**ABOUT THIS TASK**
Each entry below should be returned exactly as is, with the pictures removed.

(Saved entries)
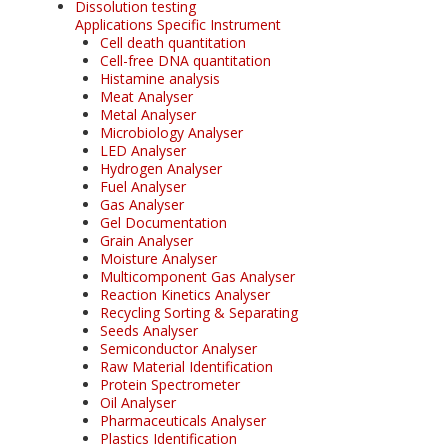
Dissolution testing
Applications Specific Instrument
Cell death quantitation
Cell-free DNA quantitation
Histamine analysis
Meat Analyser
Metal Analyser
Microbiology Analyser
LED Analyser
Hydrogen Analyser
Fuel Analyser
Gas Analyser
Gel Documentation
Grain Analyser
Moisture Analyser
Multicomponent Gas Analyser
Reaction Kinetics Analyser
Recycling Sorting & Separating
Seeds Analyser
Semiconductor Analyser
Raw Material Identification
Protein Spectrometer
Oil Analyser
Pharmaceuticals Analyser
Plastics Identification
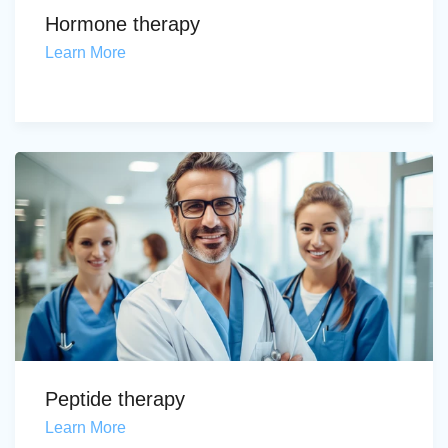
Hormone therapy
Learn More
Peptide therapy
Learn More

**ANSWER SPACE**
Dissolution testing
Applications Specific Instrument
Cell death quantitation
Cell-free DNA quantitation
Histamine analysis
Meat Analyser
Metal Analyser
Microbiology Analyser
LED Analyser
Hydrogen Analyser
Fuel Analyser
Gas Analyser
Gel Documentation
Grain Analyser
Moisture Analyser
Multicomponent Gas Analyser
Reaction Kinetics Analyser
Recycling Sorting & Separating
Seeds Analyser
Semiconductor Analyser
Raw Material Identification
Protein Spectrometer
Oil Analyser
Pharmaceuticals Analyser
Plastics Identification
Hormone therapy
Learn More
Peptide therapy
Learn More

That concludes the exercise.